Remix.run Logo
ro_bit 4 hours ago

Why is my Chrome telling random websites which extensions I have installed?

kimos 3 hours ago | parent | next [-]

It isn’t exactly. They created a list of known extensions by their id and a file which is known to exist in that extension. The site iterates over each pair and tries to load that file, if it doesn’t error it knows the extension is installed. It’s a clever and difficult manual process, but it does bypass the security trying to prevent this kind of thing.

I read that their reasoning is it exists to block users that use known scraper extensions which bypass their terms of use. But don’t entirely buy that.

FridgeSeal 3 hours ago | parent | next [-]

So the follow up question, is why is a random website, allowed to try and load arbitrary files?

stingraycharles 3 hours ago | parent | next [-]

This is how I interpreted the original question and indeed it makes no sense, JavaScript from a website should not be allowed to interact with extensions like this.

flomo 2 hours ago | parent | next [-]

It's actually the extension injecting itself into the webpage, often to interact with it. (I imagine much of this is just looking for global ExtensionName objects.)

angoragoats an hour ago | parent [-]

Actually, the article is clear about what is happening technically, and it’s both. Chrome does, in fact, allow the page to make requests for resources stored in the extension bundle, and this is one of the two fingerprinting methods that the article describes.

encom 30 minutes ago | parent | prev [-]

>JavaScript from a website should not be allowed

Agreed 100%.

sigmoid10 2 hours ago | parent | prev | next [-]

Chrome exposes these files via a URL that you can fetch in javascript like you would any other file on a normal website. These local extension files usually contain code, styles or images that your browser needs to run the extensions.

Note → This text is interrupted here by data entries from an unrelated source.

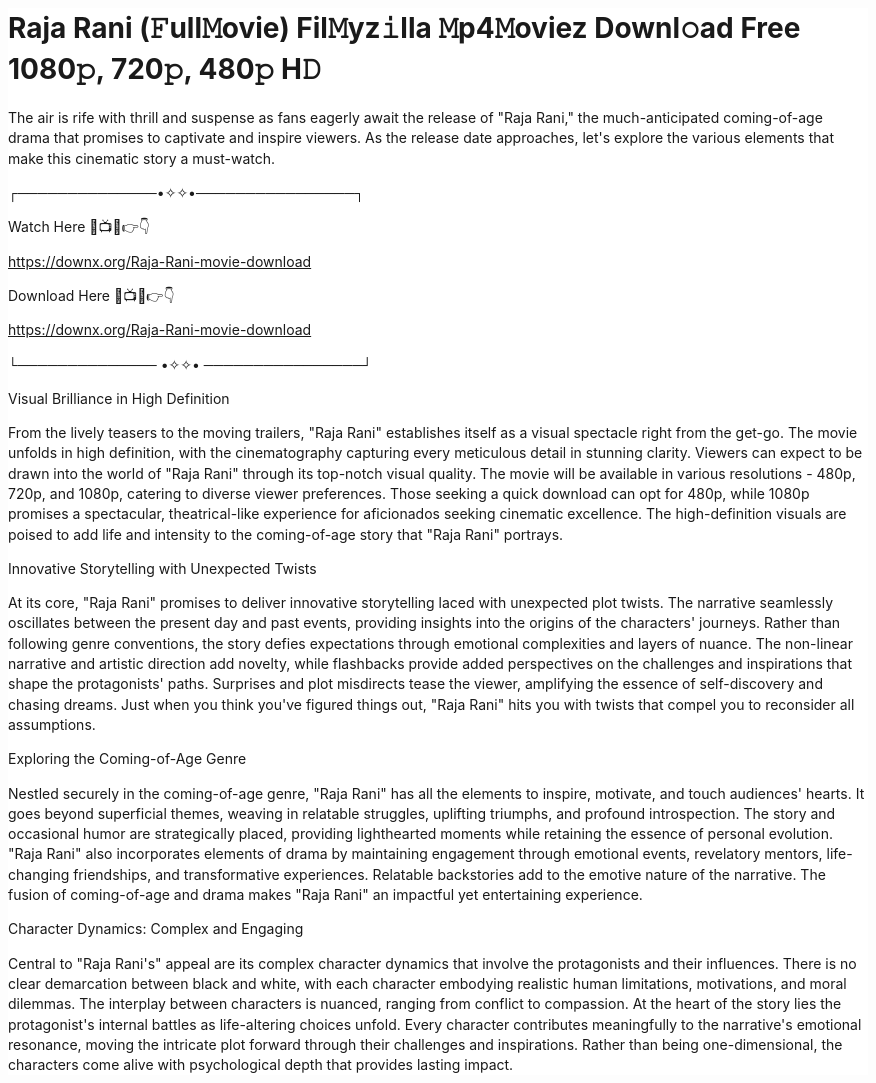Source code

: # Raja Rani (𝙵ull𝙼ovie) Fil𝙼yz𝚒lla 𝙼p4𝙼oviez Downl𝚘ad Free 1080𝚙, 720𝚙, 480𝚙 H𝙳

The air is rife with thrill and suspense as fans eagerly await the release of "Raja Rani," the much-anticipated coming-of-age drama that promises to captivate and inspire viewers. As the release date approaches, let's explore the various elements that make this cinematic story a must-watch.

┌──────────────•✧✧•────────────────┐

Watch Here 🔴📺📱👉👇

https://downx.org/Raja-Rani-movie-download

Download Here 🔴📺📱👉👇

https://downx.org/Raja-Rani-movie-download

└────────────── •✧✧• ────────────────┘

Visual Brilliance in High Definition

From the lively teasers to the moving trailers, "Raja Rani" establishes itself as a visual spectacle right from the get-go. The movie unfolds in high definition, with the cinematography capturing every meticulous detail in stunning clarity. Viewers can expect to be drawn into the world of "Raja Rani" through its top-notch visual quality. The movie will be available in various resolutions - 480p, 720p, and 1080p, catering to diverse viewer preferences. Those seeking a quick download can opt for 480p, while 1080p promises a spectacular, theatrical-like experience for aficionados seeking cinematic excellence. The high-definition visuals are poised to add life and intensity to the coming-of-age story that "Raja Rani" portrays.

Innovative Storytelling with Unexpected Twists

At its core, "Raja Rani" promises to deliver innovative storytelling laced with unexpected plot twists. The narrative seamlessly oscillates between the present day and past events, providing insights into the origins of the characters' journeys. Rather than following genre conventions, the story defies expectations through emotional complexities and layers of nuance. The non-linear narrative and artistic direction add novelty, while flashbacks provide added perspectives on the challenges and inspirations that shape the protagonists' paths. Surprises and plot misdirects tease the viewer, amplifying the essence of self-discovery and chasing dreams. Just when you think you've figured things out, "Raja Rani" hits you with twists that compel you to reconsider all assumptions.

Exploring the Coming-of-Age Genre

Nestled securely in the coming-of-age genre, "Raja Rani" has all the elements to inspire, motivate, and touch audiences' hearts. It goes beyond superficial themes, weaving in relatable struggles, uplifting triumphs, and profound introspection. The story and occasional humor are strategically placed, providing lighthearted moments while retaining the essence of personal evolution. "Raja Rani" also incorporates elements of drama by maintaining engagement through emotional events, revelatory mentors, life-changing friendships, and transformative experiences. Relatable backstories add to the emotive nature of the narrative. The fusion of coming-of-age and drama makes "Raja Rani" an impactful yet entertaining experience.

Character Dynamics: Complex and Engaging

Central to "Raja Rani's" appeal are its complex character dynamics that involve the protagonists and their influences. There is no clear demarcation between black and white, with each character embodying realistic human limitations, motivations, and moral dilemmas. The interplay between characters is nuanced, ranging from conflict to compassion. At the heart of the story lies the protagonist's internal battles as life-altering choices unfold. Every character contributes meaningfully to the narrative's emotional resonance, moving the intricate plot forward through their challenges and inspirations. Rather than being one-dimensional, the characters come alive with psychological depth that provides lasting impact.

pbhjpbhj 11 minutes ago | parent [-]

Why is it not a CORS violation?

The browser needing access and a random website having access are quite different. Seems like a big ol' pile of vulns waiting to happen.

mschuster91 2 hours ago | parent | prev [-]

Because extensions can and often do contain stuff like images or JS bundles that they inject into a target page's DOM. Not allowing a tab's context to load files from the chrome-extension:// namespace would break a lot of things.

nulltrace 13 minutes ago | parent | prev | next [-]

Firefox at least randomizes extension IDs per install. Chrome hands all of that to extension devs, basically a "your problem now".

emporas 3 hours ago | parent | prev [-]

Does the same scan is happening on firefox? Random websites invoking extensions do seem to be a security hole to me.

dminik 2 hours ago | parent [-]

This was posted before and it seems that Firefox randomizes the extension URLs.

pyrophane 2 hours ago | parent | prev | next [-]

Here's the relevant bit from the original source:

"Chrome extensions can expose internal files to web pages through the web_accessible_resources field in their manifest.json. When an extension is installed and has exposed a resource, a fetch() request to chrome-extension://{id}/{file} will succeed. When the extension is not installed, Chrome blocks the request and the promise rejects.

LinkedIn tests every extension in the list this way."

estimator7292 3 minutes ago | parent | prev | next [-]

So that websites can track and identify you "for improved personalized advertising" in exactly this way.

Browser fingerprinting is massively valuable to Google's surveillance/advertising apparatus. This is all working exactly as intended.

hbn 3 hours ago | parent | prev | next [-]

Is that information available to websites? I figured they were doing some kind of novel hackery to self-detect extensions based on behaviour that would only happen if X extension was installed.

But that would be a lot of work for 6,300 extensions. Unless someone offers that as a service?

sethops1 4 hours ago | parent | prev | next [-]

Can ask the same question about so many horrible security blunders web browsers have made over the decades.

2ndorderthought 4 hours ago | parent [-]

They are only blunders if they aren't being used as features by someone

AndroTux 3 hours ago | parent | prev | next [-]

Brave explicitly blocks this

pnw an hour ago | parent [-]

Last time this was discussed the consensus was Brave does not block it. Brave's fingerprinting protection does not include extensions.

https://news.ycombinator.com/item?id=46904361

p_stuart82 2 hours ago | parent | prev | next [-]

because Chrome lets sites probe "installed", and LinkedIn turns that into telemetry.

actionfromafar an hour ago | parent | prev | next [-]

Chrome always makes tracking easier. It’s their blind spot, because google.

gib444 4 hours ago | parent | prev [-]

Chrome is a browser produced by an advertising company. Its reason for existence is to track you.

lucb1e 3 hours ago | parent [-]

Not that I disagree but Google's tracking motivation in making the browser seems irrelevant to why it lets competitors do this fingerprinting

wetpaws 3 hours ago | parent | next [-]

[dead]

gdulli 3 hours ago | parent | prev [-]

They want fingerprinting to work for everyone because the more effective it is, the higher the value of the ad inventory they sell.